_RECORD SET:_
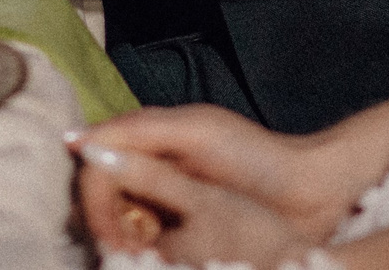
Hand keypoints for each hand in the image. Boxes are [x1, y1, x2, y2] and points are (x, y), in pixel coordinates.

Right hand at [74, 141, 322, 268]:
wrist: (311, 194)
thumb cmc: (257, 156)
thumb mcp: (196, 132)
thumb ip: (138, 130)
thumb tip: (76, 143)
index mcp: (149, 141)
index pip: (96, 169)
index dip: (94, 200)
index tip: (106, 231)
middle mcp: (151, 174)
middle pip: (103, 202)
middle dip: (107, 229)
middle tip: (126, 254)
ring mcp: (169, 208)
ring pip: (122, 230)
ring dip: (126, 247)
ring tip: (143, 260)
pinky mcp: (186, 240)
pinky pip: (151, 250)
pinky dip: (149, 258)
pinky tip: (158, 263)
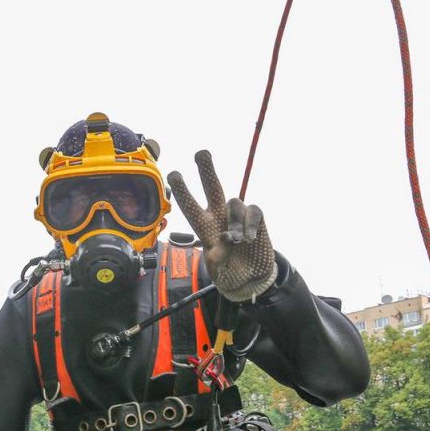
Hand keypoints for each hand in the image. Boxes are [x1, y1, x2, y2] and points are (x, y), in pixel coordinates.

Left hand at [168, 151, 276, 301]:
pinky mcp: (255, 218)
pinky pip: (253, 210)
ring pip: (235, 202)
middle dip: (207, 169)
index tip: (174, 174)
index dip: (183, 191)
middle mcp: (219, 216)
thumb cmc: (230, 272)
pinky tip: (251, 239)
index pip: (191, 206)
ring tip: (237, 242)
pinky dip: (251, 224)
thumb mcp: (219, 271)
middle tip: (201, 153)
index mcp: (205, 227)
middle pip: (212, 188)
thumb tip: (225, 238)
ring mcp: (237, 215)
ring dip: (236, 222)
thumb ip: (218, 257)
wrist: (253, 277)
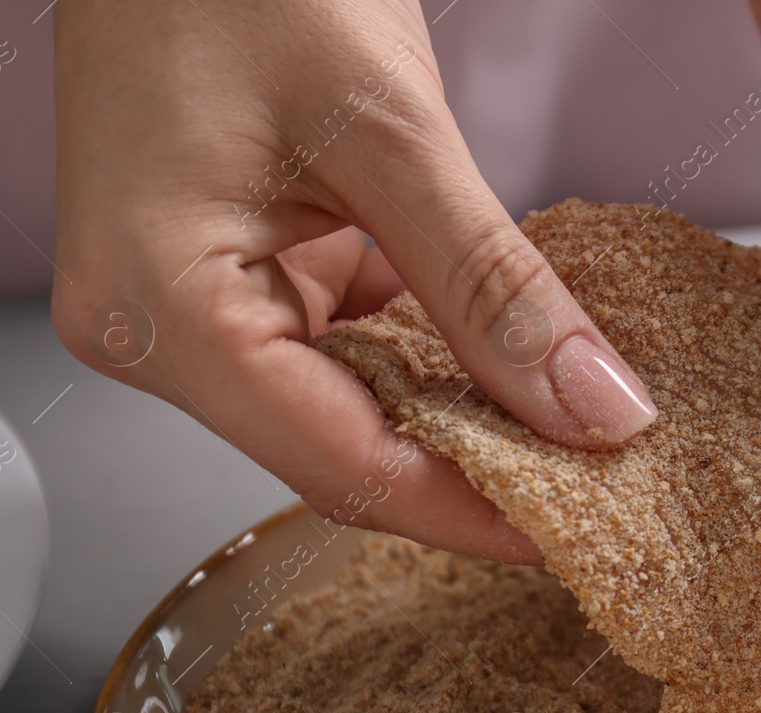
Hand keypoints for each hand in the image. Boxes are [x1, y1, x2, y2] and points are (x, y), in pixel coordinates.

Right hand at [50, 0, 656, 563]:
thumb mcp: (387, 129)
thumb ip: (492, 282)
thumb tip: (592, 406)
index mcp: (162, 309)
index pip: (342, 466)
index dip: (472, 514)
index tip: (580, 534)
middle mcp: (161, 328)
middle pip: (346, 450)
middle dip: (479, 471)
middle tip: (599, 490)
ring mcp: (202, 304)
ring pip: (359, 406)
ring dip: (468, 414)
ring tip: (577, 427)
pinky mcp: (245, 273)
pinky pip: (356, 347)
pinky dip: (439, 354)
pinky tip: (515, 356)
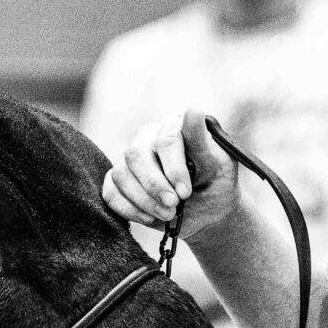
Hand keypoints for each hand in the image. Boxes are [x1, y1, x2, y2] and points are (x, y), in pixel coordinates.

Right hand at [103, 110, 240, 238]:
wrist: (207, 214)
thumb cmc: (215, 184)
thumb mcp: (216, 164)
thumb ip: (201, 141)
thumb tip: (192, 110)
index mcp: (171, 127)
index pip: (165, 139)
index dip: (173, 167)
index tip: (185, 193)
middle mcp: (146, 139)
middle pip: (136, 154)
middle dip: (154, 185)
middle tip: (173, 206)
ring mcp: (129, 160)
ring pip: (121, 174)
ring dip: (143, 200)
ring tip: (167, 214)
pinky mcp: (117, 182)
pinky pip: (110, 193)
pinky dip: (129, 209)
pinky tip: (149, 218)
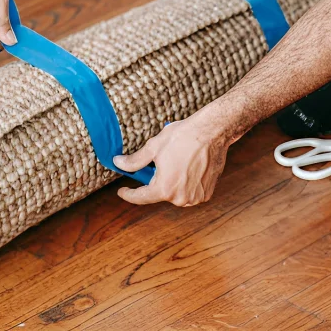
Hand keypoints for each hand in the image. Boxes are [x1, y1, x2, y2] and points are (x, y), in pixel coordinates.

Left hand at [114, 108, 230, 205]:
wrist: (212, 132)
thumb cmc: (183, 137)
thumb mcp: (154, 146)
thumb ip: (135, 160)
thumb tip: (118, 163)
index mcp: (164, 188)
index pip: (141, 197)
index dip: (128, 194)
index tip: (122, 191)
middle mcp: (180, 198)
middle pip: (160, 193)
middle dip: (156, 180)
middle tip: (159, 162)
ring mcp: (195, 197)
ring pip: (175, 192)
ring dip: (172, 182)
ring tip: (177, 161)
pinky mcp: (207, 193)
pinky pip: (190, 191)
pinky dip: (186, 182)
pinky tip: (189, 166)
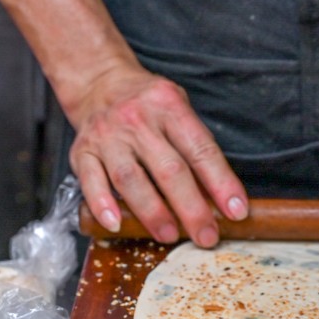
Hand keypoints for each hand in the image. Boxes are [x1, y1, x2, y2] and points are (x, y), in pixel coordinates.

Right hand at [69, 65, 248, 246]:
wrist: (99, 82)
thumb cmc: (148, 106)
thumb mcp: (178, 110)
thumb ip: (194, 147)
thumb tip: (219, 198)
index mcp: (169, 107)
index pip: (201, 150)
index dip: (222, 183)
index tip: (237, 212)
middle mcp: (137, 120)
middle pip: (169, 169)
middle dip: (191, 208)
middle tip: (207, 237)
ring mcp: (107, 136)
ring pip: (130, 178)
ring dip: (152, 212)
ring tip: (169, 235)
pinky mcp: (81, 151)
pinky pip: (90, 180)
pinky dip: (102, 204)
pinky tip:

_THE TASK:_
Beginning at the line that holds "ring dip: (152, 212)", copy every line through the end of the entries exactly as given, and only those lines.

_ANSWER SPACE:_
ring dip: (152, 212)
ring tip: (169, 235)
pinky mcp: (81, 151)
pinky pip: (90, 180)
pinky dip: (102, 204)
pinky tip:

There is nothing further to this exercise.